(Data records)
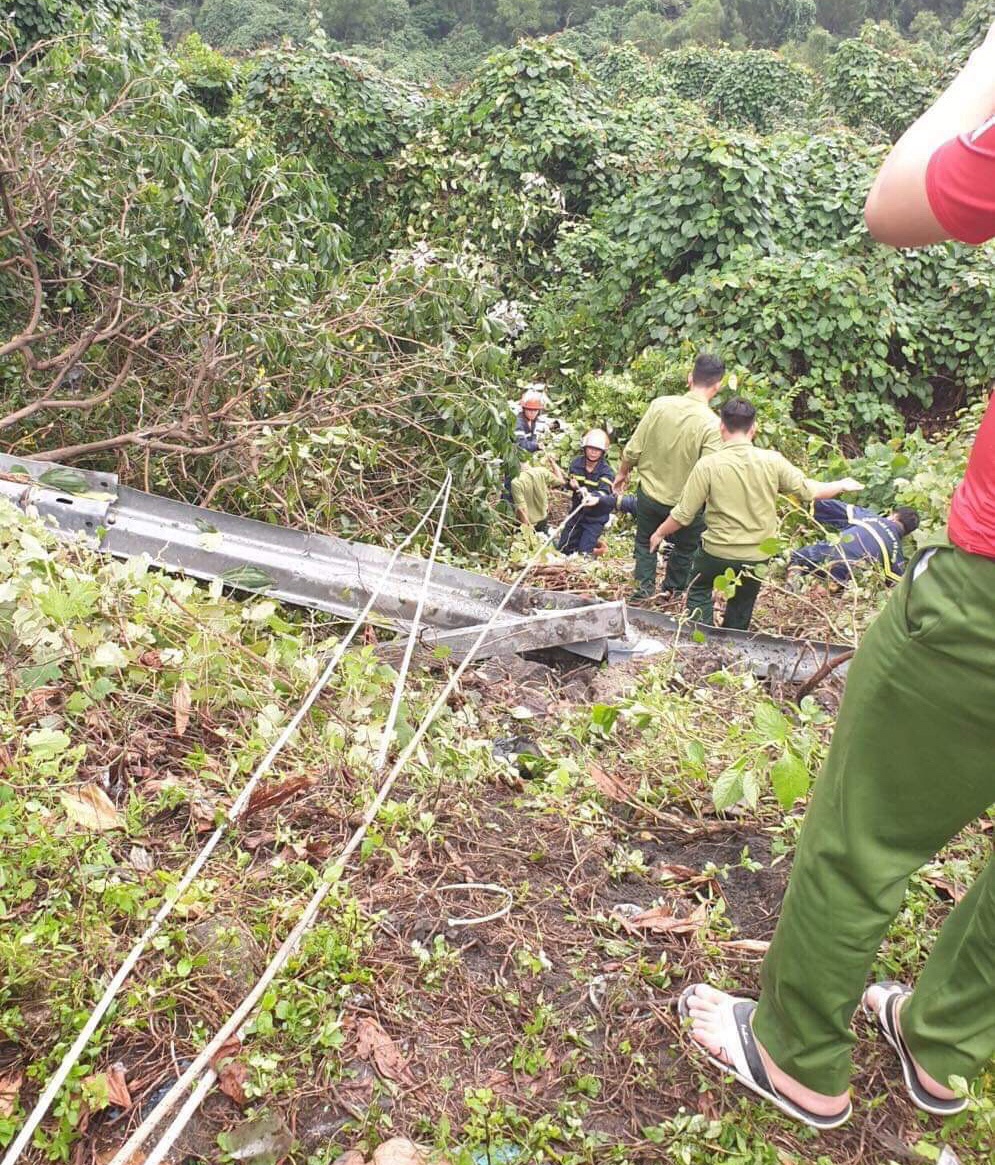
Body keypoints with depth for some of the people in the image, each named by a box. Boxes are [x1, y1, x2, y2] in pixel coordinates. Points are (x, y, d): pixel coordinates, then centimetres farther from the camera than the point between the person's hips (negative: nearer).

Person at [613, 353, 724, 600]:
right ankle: (672, 588, 41)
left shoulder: (660, 404, -15)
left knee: (645, 542, 26)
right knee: (684, 547, 26)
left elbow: (633, 450, -9)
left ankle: (644, 586, 26)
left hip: (649, 493, 2)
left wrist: (623, 473, 10)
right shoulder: (712, 424, -24)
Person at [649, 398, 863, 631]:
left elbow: (683, 514, -12)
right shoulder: (772, 461, -12)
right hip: (758, 555, 3)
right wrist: (841, 485, 20)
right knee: (740, 612, 22)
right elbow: (807, 490, 0)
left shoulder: (708, 465, -18)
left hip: (718, 552, -2)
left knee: (699, 591, 25)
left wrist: (660, 533, 7)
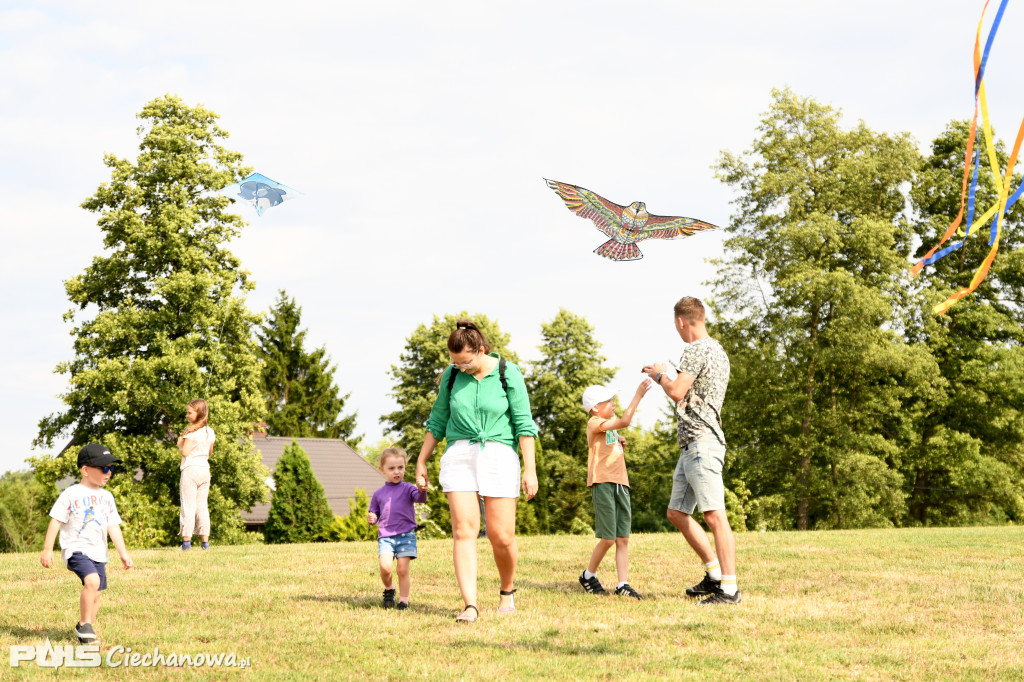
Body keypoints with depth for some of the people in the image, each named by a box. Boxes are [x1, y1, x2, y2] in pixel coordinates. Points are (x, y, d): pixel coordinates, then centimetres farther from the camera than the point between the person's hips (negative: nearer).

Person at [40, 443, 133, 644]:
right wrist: (47, 549, -8)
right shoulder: (71, 494, -5)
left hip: (98, 553, 6)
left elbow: (113, 527, 14)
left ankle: (85, 628, 27)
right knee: (92, 580, -27)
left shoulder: (106, 497, 13)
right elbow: (56, 521, -4)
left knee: (95, 595, 7)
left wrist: (123, 552, 9)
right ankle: (85, 624, -16)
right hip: (76, 549, -6)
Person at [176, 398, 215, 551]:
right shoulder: (210, 432, 9)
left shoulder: (192, 432, -13)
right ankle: (205, 541, 8)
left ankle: (186, 540, -5)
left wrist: (180, 443, 0)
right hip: (205, 469, 7)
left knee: (188, 505, -4)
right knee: (202, 506, 10)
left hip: (190, 469, -7)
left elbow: (185, 452, -18)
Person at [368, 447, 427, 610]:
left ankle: (404, 600, 9)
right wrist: (372, 519, -4)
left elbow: (420, 498, -15)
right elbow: (375, 514, 20)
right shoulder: (379, 494, 12)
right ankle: (389, 590, 12)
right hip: (385, 536, 1)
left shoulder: (407, 488, 4)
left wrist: (422, 490, -38)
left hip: (406, 535, -1)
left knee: (403, 569, -5)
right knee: (385, 567, -16)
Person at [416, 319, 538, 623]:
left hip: (499, 454, -2)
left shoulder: (508, 375, -2)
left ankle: (507, 591, 23)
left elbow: (524, 424, -2)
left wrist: (530, 469, -6)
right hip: (459, 456, 2)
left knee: (501, 535, -3)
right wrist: (421, 462, 16)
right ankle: (470, 604, -14)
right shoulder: (451, 376, 7)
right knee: (464, 530, -10)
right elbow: (437, 421, 16)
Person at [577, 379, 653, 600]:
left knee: (623, 539, 0)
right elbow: (624, 421, -21)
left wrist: (620, 445, 14)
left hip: (620, 484, 8)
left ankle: (623, 584, -2)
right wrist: (638, 395, -19)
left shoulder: (611, 428, 23)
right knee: (608, 538, -8)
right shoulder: (595, 423, -6)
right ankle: (588, 575, 12)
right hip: (602, 483, -8)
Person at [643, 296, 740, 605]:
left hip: (702, 442, -11)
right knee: (677, 513, 14)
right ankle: (715, 574, 16)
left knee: (714, 515, -14)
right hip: (690, 444, 11)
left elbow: (677, 392, -19)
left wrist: (660, 375, 0)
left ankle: (729, 588, -17)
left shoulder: (697, 350, -11)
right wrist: (663, 377, 27)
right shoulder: (717, 350, 22)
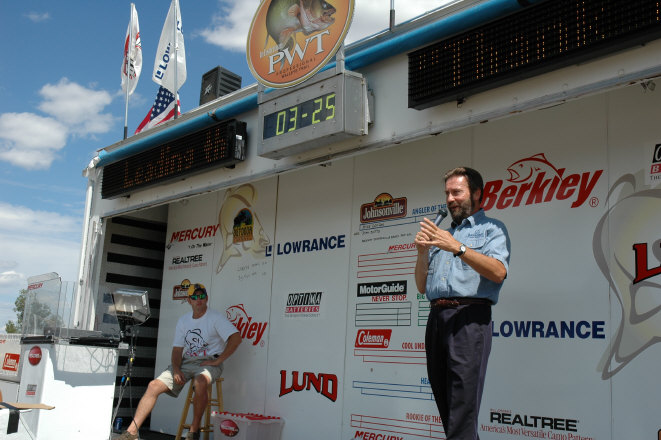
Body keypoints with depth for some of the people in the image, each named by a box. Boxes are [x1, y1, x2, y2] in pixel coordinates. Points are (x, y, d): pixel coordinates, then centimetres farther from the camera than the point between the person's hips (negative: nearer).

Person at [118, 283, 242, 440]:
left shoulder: (216, 318, -4)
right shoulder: (183, 321, 14)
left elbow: (236, 338, -16)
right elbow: (177, 349, 14)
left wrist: (217, 361, -17)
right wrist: (176, 369, -6)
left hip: (208, 363, -5)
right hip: (185, 362, 6)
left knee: (200, 382, -39)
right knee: (154, 386, -11)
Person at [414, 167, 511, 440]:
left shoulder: (491, 229, 8)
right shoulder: (443, 235, 26)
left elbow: (498, 272, -12)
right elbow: (422, 287, 21)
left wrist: (458, 248, -21)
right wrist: (422, 253, 4)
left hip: (469, 317, -6)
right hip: (437, 318, 7)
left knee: (462, 411, -11)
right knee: (445, 404, 8)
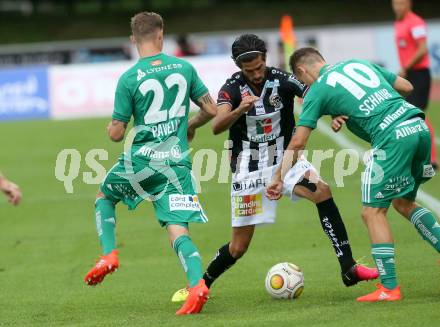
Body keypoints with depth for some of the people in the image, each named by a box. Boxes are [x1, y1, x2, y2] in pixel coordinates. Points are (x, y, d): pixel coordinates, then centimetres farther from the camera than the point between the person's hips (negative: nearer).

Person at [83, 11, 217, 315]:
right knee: (177, 228, -1)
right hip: (176, 162, 2)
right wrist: (191, 126, 28)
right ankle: (197, 284, -24)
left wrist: (112, 127, 20)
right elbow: (211, 109, 8)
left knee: (104, 196, 27)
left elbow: (116, 134, -4)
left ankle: (109, 255, 11)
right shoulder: (185, 68, 2)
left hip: (140, 159, -2)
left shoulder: (129, 79, -7)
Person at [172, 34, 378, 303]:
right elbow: (217, 127, -26)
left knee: (322, 191, -28)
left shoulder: (282, 80, -10)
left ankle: (349, 268, -25)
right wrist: (239, 110, -45)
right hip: (249, 168, -1)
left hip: (284, 158, 1)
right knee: (239, 246, 1)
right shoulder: (232, 88, -11)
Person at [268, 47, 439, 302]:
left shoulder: (317, 91, 8)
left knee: (373, 211, 3)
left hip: (392, 137, -7)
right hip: (419, 127, 7)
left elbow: (297, 142, 5)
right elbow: (406, 87, 24)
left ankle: (389, 288, -1)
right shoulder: (359, 63, 24)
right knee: (404, 203, 23)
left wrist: (279, 179, 12)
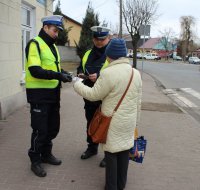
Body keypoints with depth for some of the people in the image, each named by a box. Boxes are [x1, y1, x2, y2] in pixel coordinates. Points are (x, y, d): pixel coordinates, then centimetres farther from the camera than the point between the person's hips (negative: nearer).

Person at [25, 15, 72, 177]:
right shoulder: (35, 44, -12)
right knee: (40, 129, 1)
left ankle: (46, 154, 35)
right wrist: (58, 75, -29)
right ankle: (35, 161, 19)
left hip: (53, 93, 8)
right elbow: (35, 71, -24)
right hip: (39, 94, -8)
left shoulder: (52, 46, 15)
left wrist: (63, 73, 0)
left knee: (53, 127, 17)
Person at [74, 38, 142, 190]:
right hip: (129, 121, 6)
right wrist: (135, 120, 19)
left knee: (111, 153, 8)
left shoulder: (108, 73, -19)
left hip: (113, 122, -6)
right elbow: (138, 101, 8)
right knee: (124, 151, 16)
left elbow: (93, 95, -11)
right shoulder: (136, 73, 3)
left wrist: (77, 84, 4)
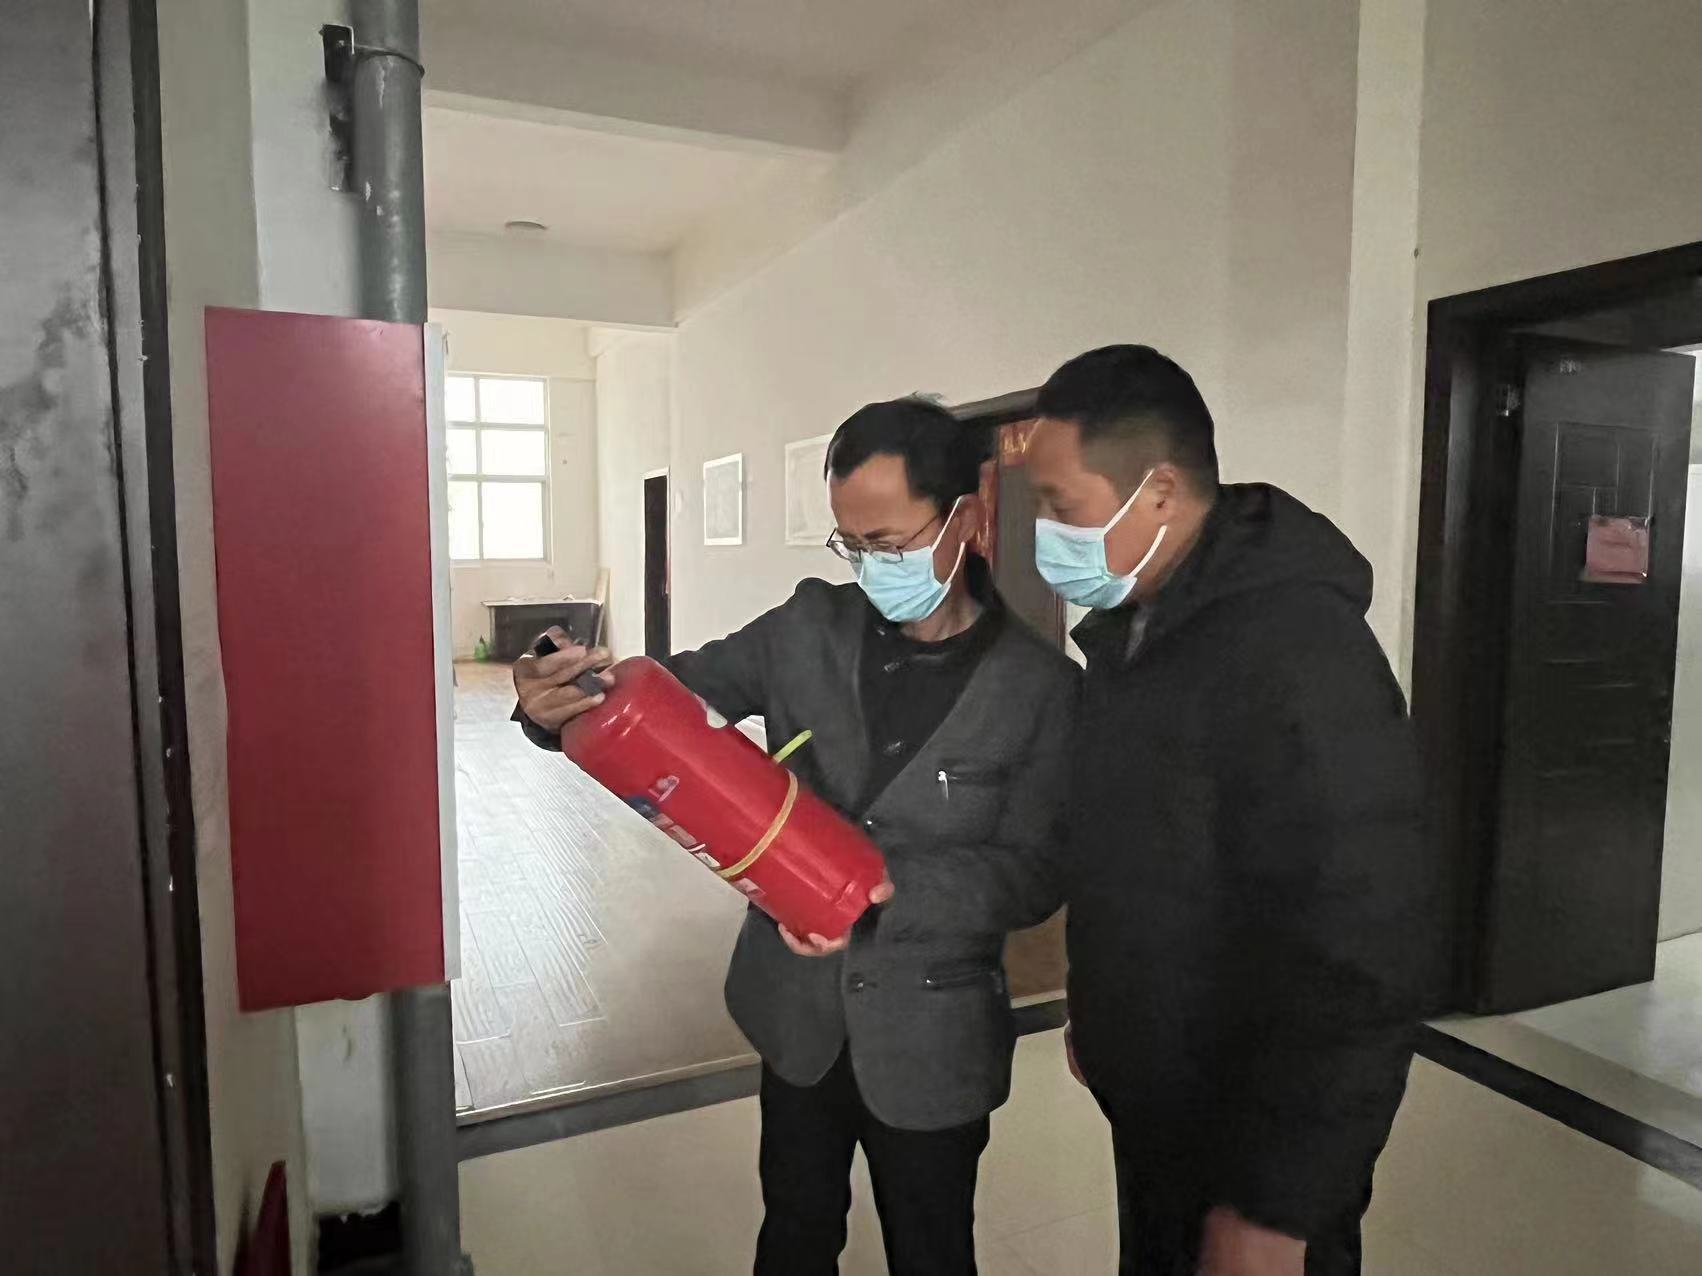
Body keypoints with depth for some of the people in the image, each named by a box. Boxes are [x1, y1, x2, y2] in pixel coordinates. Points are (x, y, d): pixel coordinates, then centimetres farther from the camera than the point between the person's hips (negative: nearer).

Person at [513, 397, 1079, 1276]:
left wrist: (888, 890, -31)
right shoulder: (809, 627, -7)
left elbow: (1035, 872, -15)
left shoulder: (1041, 687, -15)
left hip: (929, 1036, -2)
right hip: (799, 1012, 3)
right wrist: (562, 700, -23)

Problem requirements =>
Rewrite all of the rows above, renaming "Person at" to "Subject at" everywhere it occurs and changing nothing else. Leave the pictures out of your answer.

Finished exercise =>
Body keypoints with depth for some of the people in the image, each named by a box. Boxes are [x1, y1, x2, y2] in pixel coordinates. Points are (x, y, d): pixel coordinates, then centimetres farther from the camera than the point between the person's hips (negative: nearer).

Subject at [613, 353, 724, 600]:
right ankle: (672, 588, 41)
left shoulder: (660, 404, -15)
left knee: (645, 542, 26)
right knee: (684, 547, 26)
left elbow: (633, 450, -9)
left ankle: (644, 586, 26)
left hip: (649, 493, 2)
left wrist: (623, 473, 10)
right shoulder: (712, 424, -24)
Subject at [649, 398, 863, 631]:
left elbow: (683, 514, -12)
right shoulder: (772, 461, -12)
right hip: (758, 555, 3)
right wrist: (841, 485, 20)
right knee: (740, 612, 22)
right elbow: (807, 490, 0)
left shoulder: (708, 465, -18)
left hip: (718, 552, -2)
left knee: (699, 591, 25)
left wrist: (660, 533, 7)
Body keypoints with depth for some of the people in the image, each named by a box. Boxes are [x1, y1, x2, y2] in pixel coordinates. Points are (x, y, d): pixel coordinates, then centimetres farther from the camera than the point between the person's hips (negative: nearer).

Subject at [40, 443, 133, 644]:
right wrist: (47, 549, -8)
right shoulder: (71, 494, -5)
left hip: (98, 553, 6)
left elbow: (113, 527, 14)
left ankle: (85, 628, 27)
right knee: (92, 580, -27)
left shoulder: (106, 497, 13)
right elbow: (56, 521, -4)
left knee: (95, 595, 7)
left wrist: (123, 552, 9)
right ankle: (85, 624, -16)
right hip: (76, 549, -6)
Subject at [176, 398, 215, 551]:
right shoulder: (210, 432, 9)
left shoulder: (192, 432, -13)
right ankle: (205, 541, 8)
left ankle: (186, 540, -5)
left wrist: (180, 443, 0)
right hip: (205, 469, 7)
left knee: (188, 505, -4)
right knee: (202, 506, 10)
left hip: (190, 469, -7)
left elbow: (185, 452, -18)
Subject at [368, 447, 427, 610]:
left ankle: (404, 600, 9)
right wrist: (372, 519, -4)
left elbow: (420, 498, -15)
right elbow: (375, 514, 20)
right shoulder: (379, 494, 12)
right ankle: (389, 590, 12)
right hip: (385, 536, 1)
left shoulder: (407, 488, 4)
left wrist: (422, 490, -38)
left hip: (406, 535, -1)
left knee: (403, 569, -5)
right knee: (385, 567, -16)
Subject at [416, 319, 538, 623]:
left hip: (499, 454, -2)
left shoulder: (508, 375, -2)
left ankle: (507, 591, 23)
left elbow: (524, 424, -2)
left wrist: (530, 469, -6)
right hip: (459, 456, 2)
left knee: (501, 535, -3)
right wrist: (421, 462, 16)
right ankle: (470, 604, -14)
right shoulder: (451, 376, 7)
right knee: (464, 530, -10)
right elbow: (437, 421, 16)
Subject at [577, 379, 653, 600]:
left knee: (623, 539, 0)
right elbow: (624, 421, -21)
left wrist: (620, 445, 14)
left hip: (620, 484, 8)
left ankle: (623, 584, -2)
right wrist: (638, 395, -19)
left shoulder: (611, 428, 23)
right knee: (608, 538, -8)
right shoulder: (595, 423, -6)
right ankle: (588, 575, 12)
right hip: (602, 483, -8)
Subject at [643, 296, 740, 605]:
left hip: (702, 442, -11)
right knee: (677, 513, 14)
right ankle: (715, 574, 16)
left knee: (714, 515, -14)
right hip: (690, 444, 11)
left elbow: (677, 392, -19)
left wrist: (660, 375, 0)
left ankle: (729, 588, -17)
left shoulder: (697, 350, -11)
right wrist: (663, 377, 27)
right shoulder: (717, 350, 22)
Body keypoints with depth for some of the people in the image, each named by a box. Boxes are [x1, y1, x2, y2] in pixel coordinates. Points are (x, y, d): pixel coordinates, then centimetres farther from the camera than the point between the person's hips (negative: nearer).

Subject at [118, 283, 242, 440]:
left shoulder: (216, 318, -4)
right shoulder: (183, 321, 14)
left elbow: (236, 338, -16)
right elbow: (177, 349, 14)
left wrist: (217, 361, -17)
right wrist: (176, 369, -6)
left hip: (208, 363, -5)
right hip: (185, 362, 6)
left knee: (200, 382, -39)
right knee: (154, 386, -11)
Subject at [414, 167, 511, 440]:
left shoulder: (491, 229, 8)
right shoulder: (443, 235, 26)
left elbow: (498, 272, -12)
right elbow: (422, 287, 21)
left wrist: (458, 248, -21)
right wrist: (422, 253, 4)
left hip: (469, 317, -6)
right hip: (437, 318, 7)
left knee: (462, 411, -11)
right knee: (445, 404, 8)
Body keypoints with depth for some of the people in the image, each named by a box. Boxes are [x1, y1, x2, y2] in pixel coordinates. Points are (x, y, d): pixel coordinates, then centimetres farther from the camera than the point between the person's hips (negative: nearer).

Subject at [83, 11, 217, 315]:
right knee: (177, 228, -1)
right hip: (176, 162, 2)
right wrist: (191, 126, 28)
right ankle: (197, 284, -24)
left wrist: (112, 127, 20)
right elbow: (211, 109, 8)
left knee: (104, 196, 27)
left elbow: (116, 134, -4)
left ankle: (109, 255, 11)
right shoulder: (185, 68, 2)
left hip: (140, 159, -2)
left shoulder: (129, 79, -7)
Subject at [172, 34, 378, 303]:
right elbow: (217, 127, -26)
left knee: (322, 191, -28)
left shoulder: (282, 80, -10)
left ankle: (349, 268, -25)
right wrist: (239, 110, -45)
right hip: (249, 168, -1)
left hip: (284, 158, 1)
right knee: (239, 246, 1)
right shoulder: (232, 88, -11)
Subject at [268, 47, 439, 302]:
left shoulder: (317, 91, 8)
left knee: (373, 211, 3)
left hip: (392, 137, -7)
right hip: (419, 127, 7)
left elbow: (297, 142, 5)
right elbow: (406, 87, 24)
left ankle: (389, 288, -1)
right shoulder: (359, 63, 24)
right knee: (404, 203, 23)
left wrist: (279, 179, 12)
Body keypoints with depth for some of the people in the image, each named by a box. Boxes are [x1, y1, x2, y2] in pixel coordinates. Points are (x, y, d): pixel coordinates, then centimetres farther from the camera than the point between the person's hips (negative: nearer).

Subject at [25, 15, 72, 177]:
right shoulder: (35, 44, -12)
right knee: (40, 129, 1)
left ankle: (46, 154, 35)
right wrist: (58, 75, -29)
right ankle: (35, 161, 19)
left hip: (53, 93, 8)
right elbow: (35, 71, -24)
right hip: (39, 94, -8)
left shoulder: (52, 46, 15)
left wrist: (63, 73, 0)
left knee: (53, 127, 17)
Subject at [74, 38, 142, 190]:
right hip: (129, 121, 6)
right wrist: (135, 120, 19)
left knee: (111, 153, 8)
left shoulder: (108, 73, -19)
left hip: (113, 122, -6)
right elbow: (138, 101, 8)
right knee: (124, 151, 16)
left elbow: (93, 95, -11)
right shoulder: (136, 73, 3)
left wrist: (77, 84, 4)
Body keypoints with depth for some of the people in the image, each named by a box. Boxes are [x1, y1, x2, y2] in pixel coordinates. Points are (x, y, d): pixel coordinates, then centimetres farther from the camera than the point between the person's hips (negative: nearer).

Subject at [513, 397, 1079, 1276]:
left wrist: (888, 890, -31)
right shoulder: (809, 627, -7)
left elbow: (1035, 872, -15)
left shoulder: (1041, 687, -15)
left hip: (929, 1036, -2)
right hip: (799, 1012, 3)
right wrist: (562, 700, -23)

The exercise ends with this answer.